The soundtrack is a highlight. Rousing brass-driven match themes, character motifs and victory jingles lend real energy, and the series’ trademark hopeful tone shines through. Voice work is solid, with a mix of earnest speeches and wonderfully hammy villain lines that embrace the inherent silliness of the premise.

Platform Performance: Where Should You Play It?

Level-5 launched Victory Road broadly across PS4, PS5, Xbox Series, Switch, Switch 2 and PC, and the experience varies more than the cute art style might suggest.

On PS5, Xbox Series and a capable PC, you get the cleanest experience. These versions target higher resolutions with a stable 60 frames per second during matches, quick loads and crisp UI. On PC, support for Steam Deck and other handhelds is particularly impressive. The game runs smoothly with default settings, has proper gamepad prompts for all major pad types and is already Steam Deck Verified. For an RPG-sports hybrid, being able to grind Chronicle or tinker with squads on a couch handheld is invaluable.

Switch 2 offers a surprisingly close experience to the big consoles, both docked and portable. Higher resolution and smoother performance make it feel like a genuine current-gen title. The original Switch, though, is where compromises pinch. Resolution drops, textures blur and there are occasional frame dips in busy cutscenes and multiplayer matches. None of it breaks the game, but if you have access to a more powerful system it is hard to recommend the old Switch version as your primary platform.

PS4 fares better than Switch, roughly matching a mid-tier PC profile, though load times are longer and fan noise can spike during heavy scenes. Across all platforms, online stability is more about your connection than the hardware, but the newer consoles and PC do benefit from snappier matchmaking and less stutter.

Does It Really Modernize Inazuma Eleven For Newcomers?

The crucial question is whether Victory Road works if you have zero nostalgia for the Raimon jerseys. Overall, yes. The direct control option, cross-play competitive scene and refocused presentation make this far more approachable than the older handheld entries.

Story Mode frontloads tutorials and gently explains its stranger systems. You do not need to know who anyone is when they pop up in Chronicle Mode. They are simply more tools for your toolbox, with lore you can choose to engage with or ignore. The only real barrier is that many of the most exciting special moves and team synergies are introduced with a knowing wink to fans, which can make the early hours feel like you are missing a shared joke. Push through that and the mechanics themselves are easy to appreciate on their own terms.

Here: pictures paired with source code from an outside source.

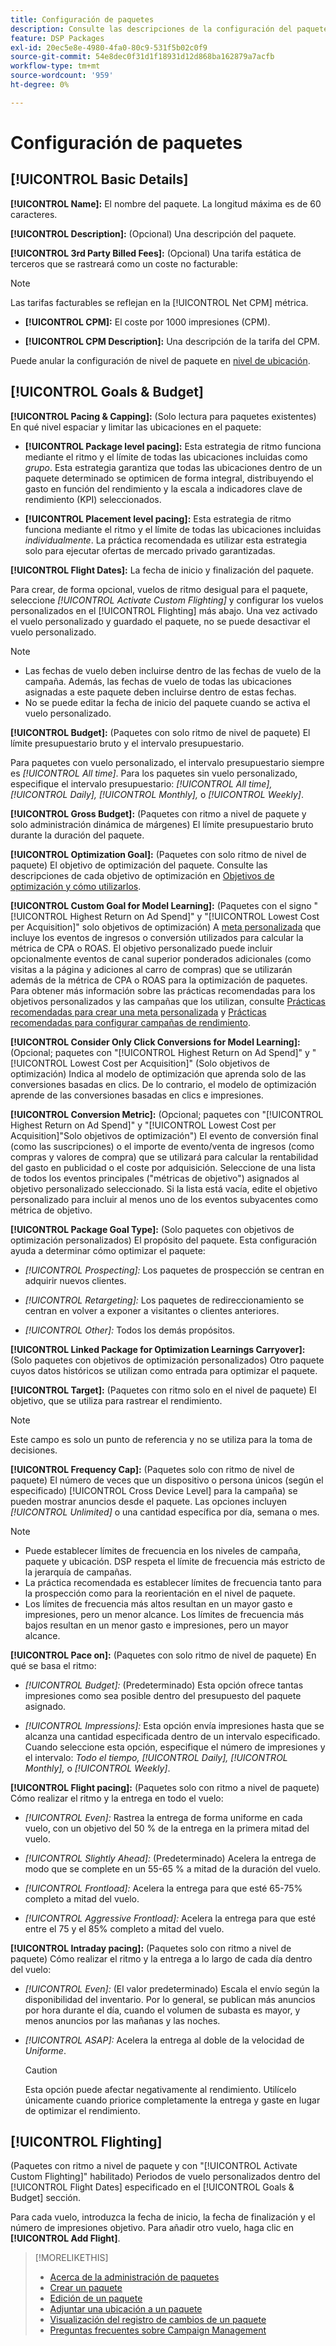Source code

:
 ```yaml
---
title: Configuración de paquetes
description: Consulte las descripciones de la configuración del paquete disponible.
feature: DSP Packages
exl-id: 20ec5e8e-4980-4fa0-80c9-531f5b02c0f9
source-git-commit: 54e8dec0f31d1f18931d12d868ba162879a7acfb
workflow-type: tm+mt
source-wordcount: '959'
ht-degree: 0%

---
```


# Configuración de paquetes

## [!UICONTROL Basic Details]

**[!UICONTROL Name]:** El nombre del paquete. La longitud máxima es de 60 caracteres.

**[!UICONTROL Description]:** (Opcional) Una descripción del paquete.

**[!UICONTROL 3rd Party Billed Fees]:** (Opcional) Una tarifa estática de terceros que se rastreará como un coste no facturable:

>[!NOTE]
>
>Las tarifas facturables se reflejan en la [!UICONTROL Net CPM] métrica.
>
* **[!UICONTROL CPM]:** El coste por 1000 impresiones (CPM).

* **[!UICONTROL CPM Description]:** Una descripción de la tarifa del CPM.

Puede anular la configuración de nivel de paquete en [nivel de ubicación](/help/dsp/campaign-management/placements/placement-settings.md).

## [!UICONTROL Goals & Budget]

**[!UICONTROL Pacing & Capping]:** (Solo lectura para paquetes existentes) En qué nivel espaciar y limitar las ubicaciones en el paquete:

* **[!UICONTROL Package level pacing]:** Esta estrategia de ritmo funciona mediante el ritmo y el límite de todas las ubicaciones incluidas como *grupo*. Esta estrategia garantiza que todas las ubicaciones dentro de un paquete determinado se optimicen de forma integral, distribuyendo el gasto en función del rendimiento y la escala a indicadores clave de rendimiento (KPI) seleccionados.

* **[!UICONTROL Placement level pacing]:**  Esta estrategia de ritmo funciona mediante el ritmo y el límite de todas las ubicaciones incluidas *individualmente*. La práctica recomendada es utilizar esta estrategia solo para ejecutar ofertas de mercado privado garantizadas.

**[!UICONTROL Flight Dates]:** La fecha de inicio y finalización del paquete.

Para crear, de forma opcional, vuelos de ritmo desigual para el paquete, seleccione *[!UICONTROL *Activate Custom Flighting]** y configurar los vuelos personalizados en el [!UICONTROL Flighting] más abajo. Una vez activado el vuelo personalizado y guardado el paquete, no se puede desactivar el vuelo personalizado.

>[!NOTE]
>
>* Las fechas de vuelo deben incluirse dentro de las fechas de vuelo de la campaña. Además, las fechas de vuelo de todas las ubicaciones asignadas a este paquete deben incluirse dentro de estas fechas.
> * No se puede editar la fecha de inicio del paquete cuando se activa el vuelo personalizado.

**[!UICONTROL Budget]:** (Paquetes con solo ritmo de nivel de paquete) El límite presupuestario bruto y el intervalo presupuestario.

Para paquetes con vuelo personalizado, el intervalo presupuestario siempre es *[!UICONTROL All time]*. Para los paquetes sin vuelo personalizado, especifique el intervalo presupuestario: *[!UICONTROL All time],* *[!UICONTROL Daily],* *[!UICONTROL Monthly],* o *[!UICONTROL Weekly]*.

**[!UICONTROL Gross Budget]:** (Paquetes con ritmo a nivel de paquete y solo administración dinámica de márgenes) El límite presupuestario bruto durante la duración del paquete.

**[!UICONTROL Optimization Goal]:** (Paquetes con solo ritmo de nivel de paquete) El objetivo de optimización del paquete. Consulte las descripciones de cada objetivo de optimización en [Objetivos de optimización y cómo utilizarlos](/help/dsp/optimization/optimization-goals.md).

**[!UICONTROL Custom Goal for Model Learning]:** (Paquetes con el signo &quot;[!UICONTROL Highest Return on Ad Spend]&quot; y &quot;[!UICONTROL Lowest Cost per Acquisition]&quot; solo objetivos de optimización) A [meta personalizada](/help/dsp/optimization/custom-goal.md) que incluye los eventos de ingresos o conversión utilizados para calcular la métrica de CPA o ROAS. El objetivo personalizado puede incluir opcionalmente eventos de canal superior ponderados adicionales (como visitas a la página y adiciones al carro de compras) que se utilizarán además de la métrica de CPA o ROAS para la optimización de paquetes. Para obtener más información sobre las prácticas recomendadas para los objetivos personalizados y las campañas que los utilizan, consulte [Prácticas recomendadas para crear una meta personalizada](/help/dsp/optimization/custom-goal.md#custom-goal-best-practices) y [Prácticas recomendadas para configurar campañas de rendimiento](/help/dsp/optimization/campaign-best-practices-performance.md).

**[!UICONTROL Consider Only Click Conversions for Model Learning]:** (Opcional; paquetes con &quot;[!UICONTROL Highest Return on Ad Spend]&quot; y &quot;[!UICONTROL Lowest Cost per Acquisition]&quot; (Solo objetivos de optimización) Indica al modelo de optimización que aprenda solo de las conversiones basadas en clics. De lo contrario, el modelo de optimización aprende de las conversiones basadas en clics e impresiones.

**[!UICONTROL Conversion Metric]:** (Opcional; paquetes con &quot;[!UICONTROL Highest Return on Ad Spend]&quot; y &quot;[!UICONTROL Lowest Cost per Acquisition]&quot;Solo objetivos de optimización&quot;) El evento de conversión final (como las suscripciones) o el importe de evento/venta de ingresos (como compras y valores de compra) que se utilizará para calcular la rentabilidad del gasto en publicidad o el coste por adquisición. Seleccione de una lista de todos los eventos principales (&quot;métricas de objetivo&quot;) asignados al objetivo personalizado seleccionado. Si la lista está vacía, edite el objetivo personalizado para incluir al menos uno de los eventos subyacentes como métrica de objetivo.

**[!UICONTROL Package Goal Type]:** (Solo paquetes con objetivos de optimización personalizados) El propósito del paquete. Esta configuración ayuda a determinar cómo optimizar el paquete:

* *[!UICONTROL Prospecting]:* Los paquetes de prospección se centran en adquirir nuevos clientes.

* *[!UICONTROL Retargeting]:* Los paquetes de redireccionamiento se centran en volver a exponer a visitantes o clientes anteriores.

* *[!UICONTROL Other]:* Todos los demás propósitos.

**[!UICONTROL Linked Package for Optimization Learnings Carryover]:** (Solo paquetes con objetivos de optimización personalizados) Otro paquete cuyos datos históricos se utilizan como entrada para optimizar el paquete.

**[!UICONTROL Target]:** (Paquetes con ritmo solo en el nivel de paquete) El objetivo, que se utiliza para rastrear el rendimiento.

>[!NOTE]
>
>Este campo es solo un punto de referencia y no se utiliza para la toma de decisiones.

**[!UICONTROL Frequency Cap]:** (Paquetes solo con ritmo de nivel de paquete) El número de veces que un dispositivo o persona únicos (según el especificado) [!UICONTROL Cross Device Level] para la campaña) se pueden mostrar anuncios desde el paquete. Las opciones incluyen *[!UICONTROL Unlimited]* o una cantidad específica por día, semana o mes.

>[!NOTE]
>
>* Puede establecer límites de frecuencia en los niveles de campaña, paquete y ubicación. DSP respeta el límite de frecuencia más estricto de la jerarquía de campañas.
>* La práctica recomendada es establecer límites de frecuencia tanto para la prospección como para la reorientación en el nivel de paquete.
> * Los límites de frecuencia más altos resultan en un mayor gasto e impresiones, pero un menor alcance. Los límites de frecuencia más bajos resultan en un menor gasto e impresiones, pero un mayor alcance.

**[!UICONTROL Pace on]:** (Paquetes con solo ritmo de nivel de paquete) En qué se basa el ritmo:

* *[!UICONTROL Budget]:* (Predeterminado) Esta opción ofrece tantas impresiones como sea posible dentro del presupuesto del paquete asignado.

* *[!UICONTROL Impressions]:* Esta opción envía impresiones hasta que se alcanza una cantidad especificada dentro de un intervalo especificado. Cuando seleccione esta opción, especifique el número de impresiones y el intervalo: *Todo el tiempo,* *[!UICONTROL Daily],* *[!UICONTROL Monthly],* o *[!UICONTROL Weekly]*.

**[!UICONTROL Flight pacing]:** (Paquetes solo con ritmo a nivel de paquete) Cómo realizar el ritmo y la entrega en todo el vuelo:

* *[!UICONTROL Even]:* Rastrea la entrega de forma uniforme en cada vuelo, con un objetivo del 50 % de la entrega en la primera mitad del vuelo.

* *[!UICONTROL Slightly Ahead]:* (Predeterminado) Acelera la entrega de modo que se complete en un 55-65 % a mitad de la duración del vuelo.

* *[!UICONTROL Frontload]:* Acelera la entrega para que esté 65-75% completo a mitad del vuelo.

* *[!UICONTROL Aggressive Frontload]:* Acelera la entrega para que esté entre el 75 y el 85% completo a mitad del vuelo.

**[!UICONTROL Intraday pacing]:** (Paquetes solo con ritmo a nivel de paquete) Cómo realizar el ritmo y la entrega a lo largo de cada día dentro del vuelo:

* *[!UICONTROL Even]:* (El valor predeterminado) Escala el envío según la disponibilidad del inventario. Por lo general, se publican más anuncios por hora durante el día, cuando el volumen de subasta es mayor, y menos anuncios por las mañanas y las noches.

* *[!UICONTROL ASAP]:* Acelera la entrega al doble de la velocidad de *Uniforme*.

  >[!CAUTION]
  >
  >Esta opción puede afectar negativamente al rendimiento. Utilícelo únicamente cuando priorice completamente la entrega y gaste en lugar de optimizar el rendimiento.

## [!UICONTROL Flighting]

(Paquetes con ritmo a nivel de paquete y con &quot;[!UICONTROL Activate Custom Flighting]&quot; habilitado) Periodos de vuelo personalizados dentro del [!UICONTROL Flight Dates] especificado en el [!UICONTROL Goals & Budget] sección.

Para cada vuelo, introduzca la fecha de inicio, la fecha de finalización y el número de impresiones objetivo. Para añadir otro vuelo, haga clic en **[!UICONTROL Add Flight]**.

>[!MORELIKETHIS]
>
>* [Acerca de la administración de paquetes](package-about.md)
>* [Crear un paquete](package-create.md)
>* [Edición de un paquete](package-edit.md)
>* [Adjuntar una ubicación a un paquete](package-attach-placement.md)
>* [Visualización del registro de cambios de un paquete](package-change-log.md)
>* [Preguntas frecuentes sobre Campaign Management](/help/dsp/campaign-management/faq-campaign-management.md)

Where the modernization feels incomplete is interface onboarding during competitive play and the stubborn quirks of the hybrid control philosophy. The game never quite commits fully to being either a sleek arcade footballer or a pure tactics sim, and newcomers might bounce off the initial clumsiness in camera and character switching. For a series that has been gone this long, a bolder rethinking of these fundamentals would not have hurt.

Verdict

As a comeback, Inazuma Eleven: Victory Road is a success. Story Mode is uneven but heartfelt, competitive play is far stronger and more rewarding than its anime trappings suggest, and team-building reaches a depth that can easily sustain hundreds of hours for invested players. Performance across modern platforms is solid, with PC, Switch 2 and PS5 or Xbox Series delivering the best mix of clarity and responsiveness.

It is not the flawless, era-defining revival some fans probably dreamed of. Legacy control baggage, occasionally clumsy interface decisions and a story that never fully hits the emotional heights of the original trilogy keep it short of greatness. But as a genuine modern sports RPG and a welcoming on-ramp for newcomers, it absolutely gets the ball in the net.

If you have ever wanted football to feel like a fully fledged JRPG, Victory Road is finally the game that makes that fantasy work in 2025.

Final Verdict

8.3
Great

A solid gaming experience that delivers on its promises and provides hours of entertainment.